Mechanism of action
Bedinvetmab is a canine monoclonal antibody (mAb) targeting Nerve Growth Factor (NGF). The inhibition of NGF mediated cell signalling has demonstrated to provide relief from pain associated with osteoarthritis.
In a 6-month laboratory study of healthy, adult Beagles administered bedinvetmab every 28 days at doses ranging from 1-10 mg/kg, AUC and Cmax increased nearly in proportion to dose and steady-state was achieved after approximately 2 doses. In a laboratory pharmacokinetic study at the clinical label dose (0.5-1.0 mg/kg bw), peak serum drug levels (Cmax) of 6.10 μg/ml were observed at 2-7 days (tmax = 5.6 days) after subcutaneous dosing, the bioavailability was approximately 84%, the elimination half-life was approximately 12 days, and the mean AUC0-∞ was 141 μg x d/ml.
In a field effectiveness study at the label dose in dogs with osteoarthritis, the terminal half-life averaged 16 days. Steady state was achieved after 2 doses.

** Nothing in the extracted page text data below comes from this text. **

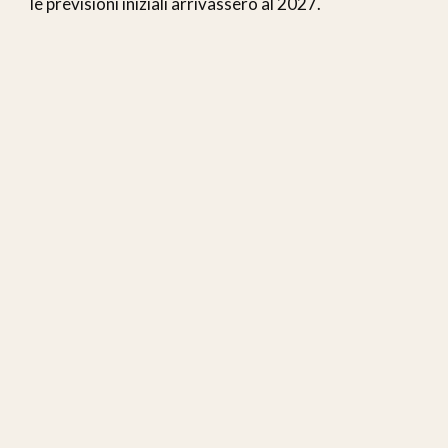
le previsioni iniziali arrivassero al 2027.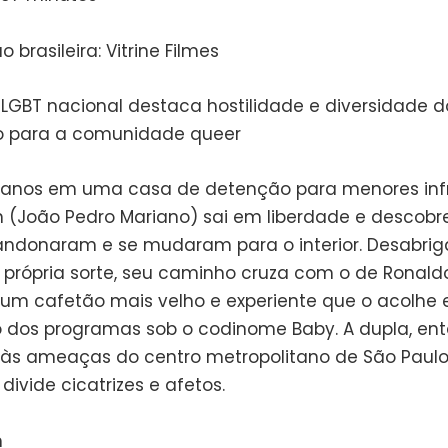
o brasileira: Vitrine Filmes
GBT nacional destaca hostilidade e diversidade d
o para a comunidade queer
 anos em uma casa de detenção para menores infr
n (João Pedro Mariano) sai em liberdade e descobr
andonaram e se mudaram para o interior. Desabrig
 própria sorte, seu caminho cruza com o de Ronald
 um cafetão mais velho e experiente que o acolhe e 
dos programas sob o codinome Baby. A dupla, ent
 às ameaças do centro metropolitano de São Paul
ivide cicatrizes e afetos.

Bedinvetmab, like endogenous proteins, is expected to be degraded into small peptides and amino acids via normal catabolic pathways. Bedinvetmab is not metabolised by cytochrome P450 enzymes; therefore, interactions with concomitant medications that are substrates, inducers, or inhibitors of cytochrome P450 enzymes are unlikely.

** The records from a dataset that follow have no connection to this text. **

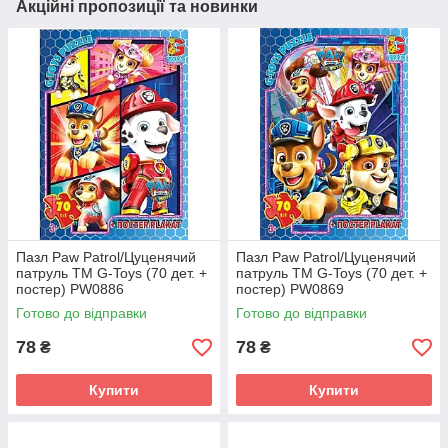
Акційні пропозиції та новинки
Пазл Paw Patrol/Цуценячий
Пазл Paw Patrol/Цуценячий
патруль ТМ G-Toys (70 дет. +
патруль ТМ G-Toys (70 дет. +
постер) PW0886
постер) PW0869
Готово до відправки
Готово до відправки
78
78
₴
₴
Купити
Купити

The presence of binding antibodies to bedinvetmab in dogs was assessed using a multitier approach. In field studies of dogs with osteoarthritis receiving bedinvetmab once monthly, the appearance of anti-bedinvetmab antibodies was infrequent. None of the dogs exhibited any adverse clinical signs considered to be associated with binding antibodies to bedinvetmab.

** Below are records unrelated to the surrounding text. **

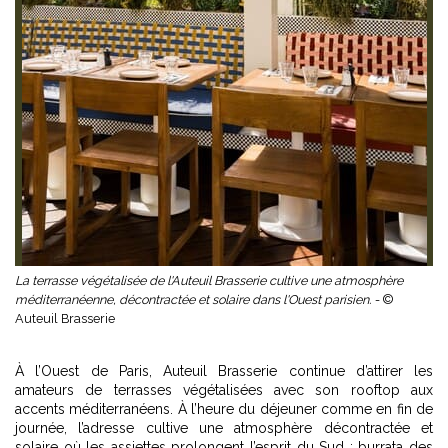
La terrasse végétalisée de l'Auteuil Brasserie cultive une atmosphère
méditerranéenne, décontractée et solaire dans l'Ouest parisien. -
©
Auteuil Brasserie
À l’Ouest de Paris, Auteuil Brasserie continue d’attirer les
amateurs de terrasses végétalisées avec son rooftop aux
accents méditerranéens. À l’heure du déjeuner comme en fin de
journée, l’adresse cultive une atmosphère décontractée et
solaire où les assiettes prolongent l’esprit du Sud : burrata des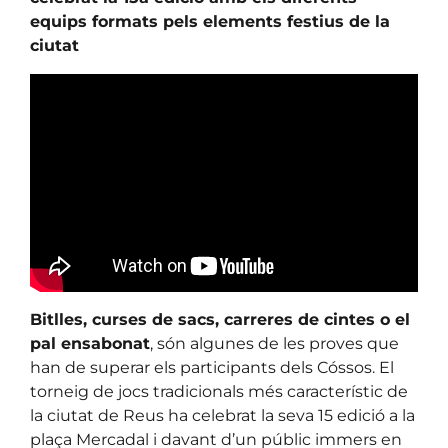
equips formats pels elements festius de la
ciutat
Bitlles, curses de sacs, carreres de cintes o el
pal ensabonat
, són algunes de les proves que
han de superar els participants dels Cóssos. El
torneig de jocs tradicionals més característic de
la ciutat de Reus ha celebrat la seva 15 edició a la
plaça Mercadal i davant d’un públic immers en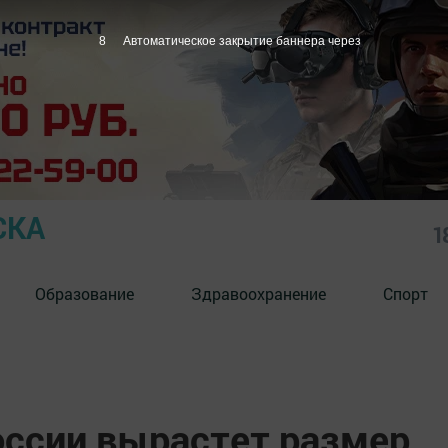
7
Автоматическое закрытие баннера через
СКА
1
Образование
Здравоохранение
Спорт
оссии вырастет размер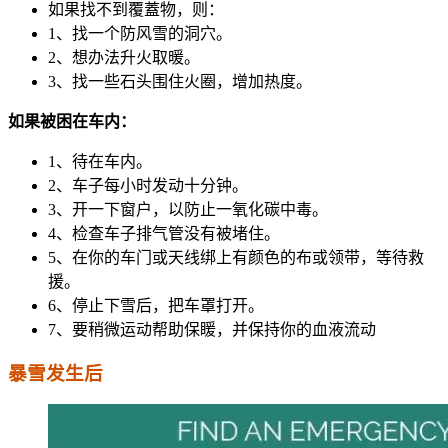
如果找不到覆蓋物，则：
1、找一个防风雪的洞穴。
2、想办法升火取暖。
3、找一些石头围住火圈，增加热度。
如果被困在车内：
1、待在车内。
2、车子每小时发动十分钟。
3、开一下窗户，以防止一氧化碳中毒。
4、检查车子排气管没有被堵住。
5、在你的车门或天线绑上有颜色的布或领带，等待救
援。
6、停止下雪后，把车罩打开。
7、要稍微运动帮助保䁔，并保持你的血液流动
暴雪发生后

In field studies lasting up to 3 months, treatment of dogs with osteoarthritis was demonstrated to have a favourable effect on the reduction of pain assessed by the Canine Brief Pain Inventory (CBPI). CBPI is an assessment by the animal owner of an individual dog’s response to pain treatment as assessed by pain severity (scale of 0 to 10, where 0 = no pain and 10 = extreme pain), interference of pain with the dog’s typical activities (scale of 0 to 10, where 0 = no interference and 10 = completely interferes) and quality of life. In the pivotal EU multicentre field study, 43.5% of the Librela-treated dogs and 16.9% of the placebo-treated dogs demonstrated treatment success, defined as a reduction of ≥1 in pain severity score (PSS) and ≥2 in pain interference score (PIS), on day 28 after the first dose. An onset of efficacy was demonstrated at 7 days post administration, with treatment success demonstrated in 17.8% of the Librela-treated dogs and 3.8% of the placebo-treated dogs. Treatment with bedinvetmab has demonstrated a positive effect on all three components of the CBPI. Data from an uncontrolled follow-up study lasting up to 9 months indicated sustained efficacy of treatment.
Any unused veterinary medicinal product or waste materials derived from such veterinary medicinal products should be disposed of in accordance with local requirements.